Ms. Worth plays her like Field Marshall von Ribbentropp, an almost fascist grandma, an authority figure who still instills fear in the hearts of her grown children.
In addition to Belle, there is Louie the mobster (Kevin Spacey); Gert (Lauren Klein), who has been since childhood so frightened she can't breathe or speak normally; and Eddie who is ``afraid to go up against'' his mother. In one moment of grim humor during a family talk, Grandma Kurnitz tells them, ``As far as I'm concerned, this conversation is deceased.'' Worth puts in a brilliant performance, bitter over a past which left her crippled and widowed, but strong as Mother Courage. By the end of the play she is softened by Bella's outburst about the marriage she's desperate for, to erase a life of not being loved or touched.
Director Gene Saks is at his best with the comedy scenes, keeping them prancing along from laugh to laugh, keeping a sure hand on the reins so that character is not submerged in stage business or one-liners. This play is much more about character than, say, a family comedy like George S. Kaufman and Moss Hart's ``You Can't Take It With You.'' But the sudden moments of drama are more difficult to integrate and need more work, particularly in that all-important opening scene.

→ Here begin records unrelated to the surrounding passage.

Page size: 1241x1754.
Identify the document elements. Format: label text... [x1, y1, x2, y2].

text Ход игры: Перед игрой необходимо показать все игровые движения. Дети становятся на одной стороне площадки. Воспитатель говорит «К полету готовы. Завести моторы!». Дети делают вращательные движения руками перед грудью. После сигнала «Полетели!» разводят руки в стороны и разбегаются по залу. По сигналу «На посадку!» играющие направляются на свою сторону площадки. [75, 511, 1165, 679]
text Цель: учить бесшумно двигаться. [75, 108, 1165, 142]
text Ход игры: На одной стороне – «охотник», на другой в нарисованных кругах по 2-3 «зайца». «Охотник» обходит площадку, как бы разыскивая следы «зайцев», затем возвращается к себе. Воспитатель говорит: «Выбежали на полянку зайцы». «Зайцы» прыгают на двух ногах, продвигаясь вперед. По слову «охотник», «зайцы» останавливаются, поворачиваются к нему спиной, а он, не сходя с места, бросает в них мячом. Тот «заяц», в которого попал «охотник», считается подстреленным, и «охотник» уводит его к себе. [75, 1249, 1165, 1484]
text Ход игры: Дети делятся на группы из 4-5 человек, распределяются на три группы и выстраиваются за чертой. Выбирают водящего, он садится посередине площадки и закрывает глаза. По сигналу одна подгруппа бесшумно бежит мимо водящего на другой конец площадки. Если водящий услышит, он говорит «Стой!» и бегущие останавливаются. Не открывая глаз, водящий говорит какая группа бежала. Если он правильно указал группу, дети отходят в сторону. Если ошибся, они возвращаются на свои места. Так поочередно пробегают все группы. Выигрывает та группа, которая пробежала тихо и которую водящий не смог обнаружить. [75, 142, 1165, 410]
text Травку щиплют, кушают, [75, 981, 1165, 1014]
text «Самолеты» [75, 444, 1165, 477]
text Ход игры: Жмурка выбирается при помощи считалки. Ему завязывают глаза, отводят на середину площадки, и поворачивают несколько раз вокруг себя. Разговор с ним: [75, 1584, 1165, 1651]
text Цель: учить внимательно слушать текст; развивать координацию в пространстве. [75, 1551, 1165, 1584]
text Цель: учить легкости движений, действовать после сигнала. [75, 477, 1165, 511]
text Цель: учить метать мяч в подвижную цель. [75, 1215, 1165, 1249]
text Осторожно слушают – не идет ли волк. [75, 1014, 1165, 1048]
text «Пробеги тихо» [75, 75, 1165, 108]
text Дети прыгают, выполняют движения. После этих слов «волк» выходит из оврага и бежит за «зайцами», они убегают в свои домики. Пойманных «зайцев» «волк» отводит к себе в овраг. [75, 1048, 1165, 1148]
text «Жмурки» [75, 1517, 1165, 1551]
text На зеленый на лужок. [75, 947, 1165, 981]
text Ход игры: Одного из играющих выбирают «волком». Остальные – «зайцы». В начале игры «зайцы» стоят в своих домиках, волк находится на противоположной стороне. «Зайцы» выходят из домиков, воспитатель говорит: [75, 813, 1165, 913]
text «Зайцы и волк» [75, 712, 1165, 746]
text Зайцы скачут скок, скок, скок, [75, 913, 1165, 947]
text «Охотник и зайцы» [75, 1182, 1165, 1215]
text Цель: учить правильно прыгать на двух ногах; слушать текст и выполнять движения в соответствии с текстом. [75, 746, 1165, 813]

THIS is a very dark comedy indeed from Neil Simon, the most bankable and successful of comedy writers; many of his two dozen plays, from ``Barefoot in the Park'' and ``The Odd Couple'' to ``California Suite'' and ``Biloxi Blues,'' have also become hit films.
Simon has lost none of his whizz-bang talent for comic lines, but he is moving further away from the comedies of his past with this latest play, which contains nearly as much angst as laughs.